Artificial evolution experiments
We set up a 42-day-long artificial evolution experiment to assess how strain-selection was affected by copper stress. We aimed for a period that would be long enough to exhaust the strain selection but short enough not to allow for novel mutations to play a role. De-novomutations are unlikely to affect the same strains across multiple replicates (separate experimental bottles), which is how we later validated the assumption of a low impact from new mutations. The two original populations were re-assembled by pooling the 28-30 strains at equal densities based on RFU and distributed at 0.0015 RFU density into ten 100 mL cultures in tissue culture flasks (Polystyrene, Sarstedt). This corresponded to ~10,000 S. marinoi chains per replicate bottle (assuming five cells per chain), which are sufficiently large populations to minimize genetic drift while allowing for substantial effects of selection (Schlüter et al., 2014). Five replicates were subjected to 8.65 µM copper exposure (strain RO5AC’s EC50) and five to non-toxic control conditions. Exponential growth was maintained through semi-continuous cultivation (Wood et al., 2005), with dilutions every third day to maintain the density below 0.5 RFU (Andersson et al., 2020). The two populations were processed six months apart, with one replicate bottle in each treatment containing only strain RO5AC as an internal reference to control for experimental artifacts.

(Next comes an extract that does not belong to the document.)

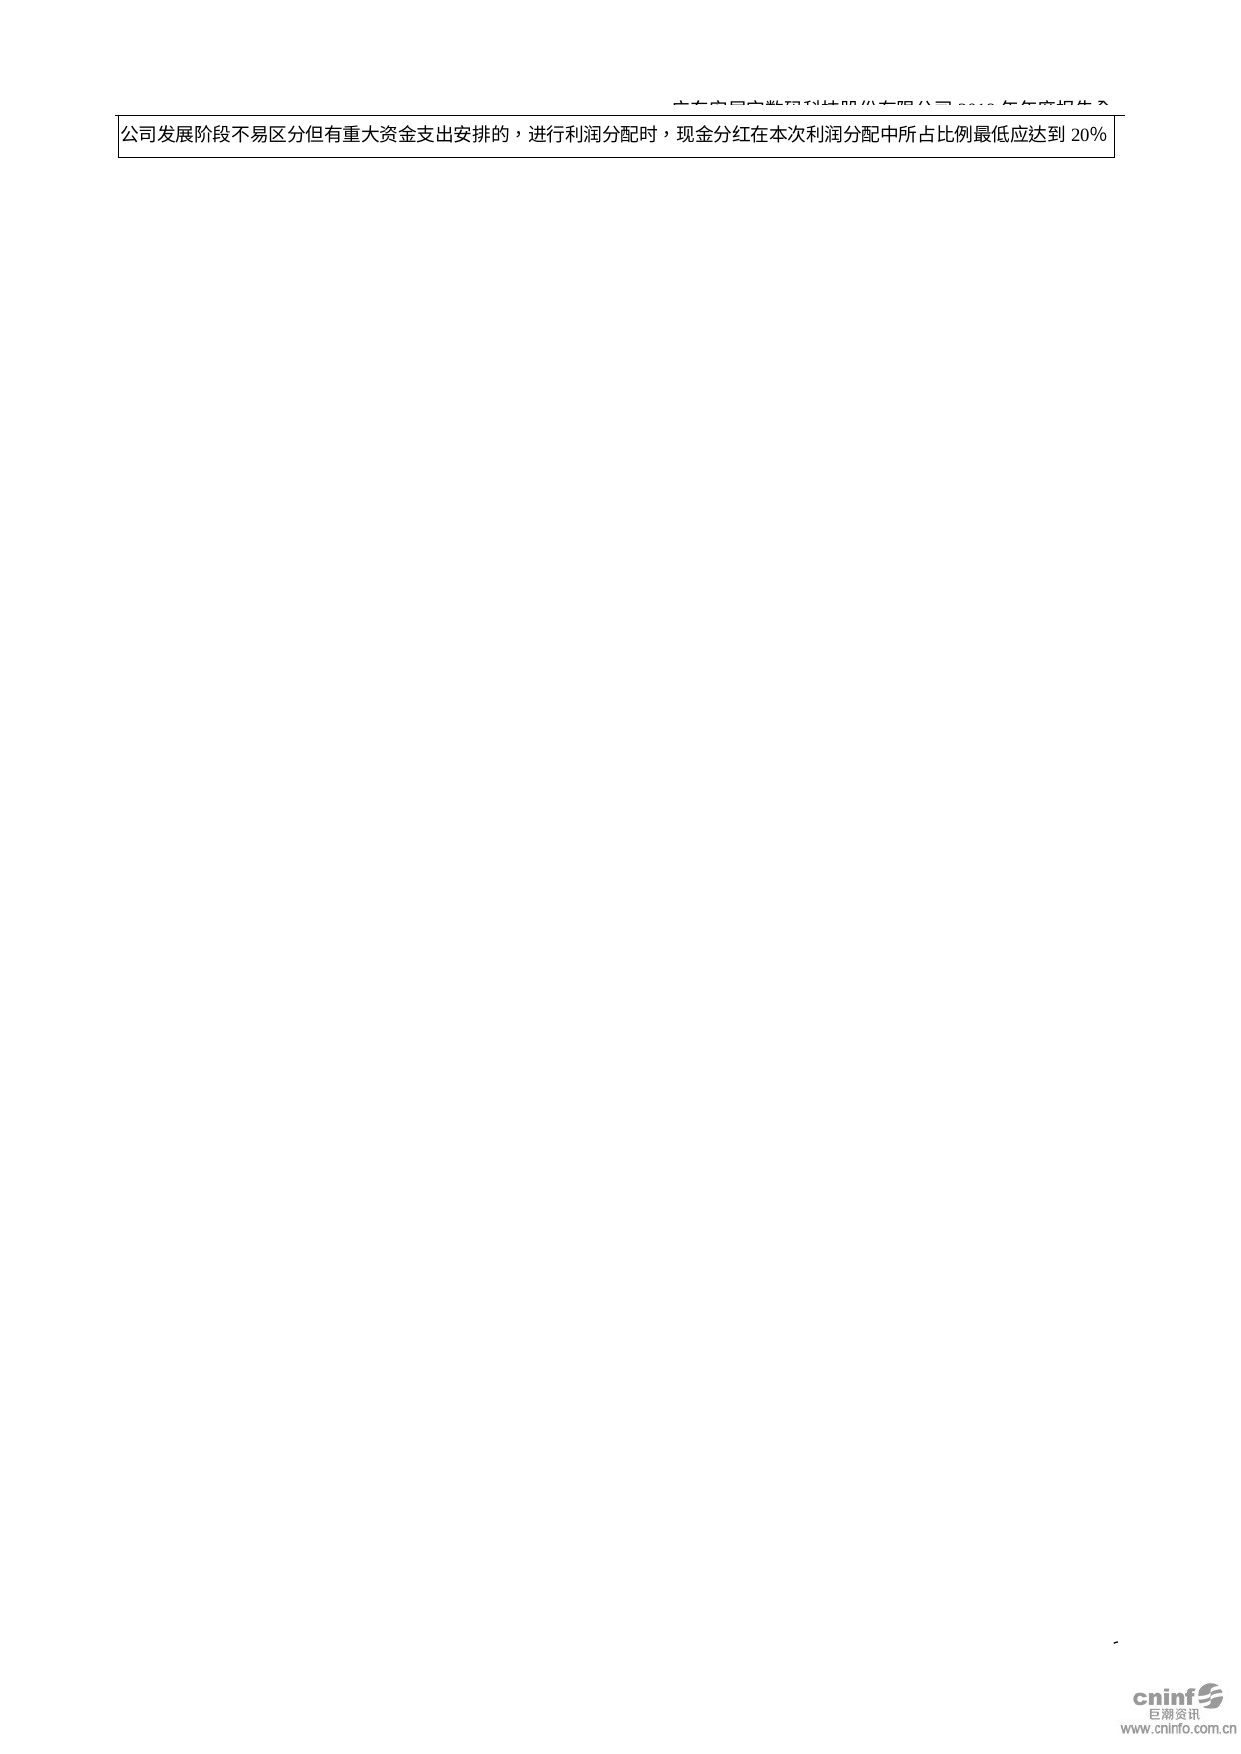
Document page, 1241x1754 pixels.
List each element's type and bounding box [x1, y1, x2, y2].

picture [1115, 1680, 1240, 1737]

pH, Fv/Fm, and RFU were measured in connection with 3-day re-inoculations and with daily resolution around days 0-3, 15-18, and 30-33. Measurements of pH were used as a control for inorganic carbon limitation, which in our experimental setup occurs above pH~8.2 (Andersson et al., 2020), and the Fv/Fm as a control for development of chronic stress (Andersson et al., 2022). Aliquot samples were preserved in Lugol’s solution and later screened for signs of contamination, sexual reproduction, or spore formation, but there were no such observations throughout the experiment. RFU was used to calculate the growth rate across the three-day re-inoculation periods.
Changes in copper tolerance of the populations was quantified using two approaches. First, 72-h dose-response curves were collected as described for individual strains after zero (N=1), 30 (N=3), and 42 (N=5) days. For the copper selection treatment, copper toxicity was also relaxed for three days at the end of the experimental selection phase, and additional dose-response curves were determined (N=5) to assess if increases in copper tolerance were reversible (plastic) or permanent (evolved). Secondly, a rapid assay of copper tolerance was developed that restricts the cells’ capacity to induce plastic responses during the test period. For this test, cells were collected via gentle centrifugation (10 min at 1500 g) and inoculated in lethal concentrations of copper (15 µM), and loss of photosynthetic capacity was quantified using a Phyto-PAM. Specifically, the yield of Photosystem II was monitored under 166 µmol photons m-2s-1 actinic light throughout a three hour period. This PAM assay was implemented in the artifical evolution experiments on days three, 24 and 39.
The strain selection process was tracked using a recently developedS. marinoi barcoding locus (Pinder et al., 2023), as outlined in the metabarcoding section below. Cell samples for this analysis were collected from the artificial evolution experiment on day zero (N=4, with two DNA extraction replicates × two PCR replicates), nine (N=5 bottle replicates), and 42 (N=5 bottle replicates), via centrifugation (3000 g for 10 min), flash-freezing in liquid N2, and storage at -80°C until subsequential DNA extraction.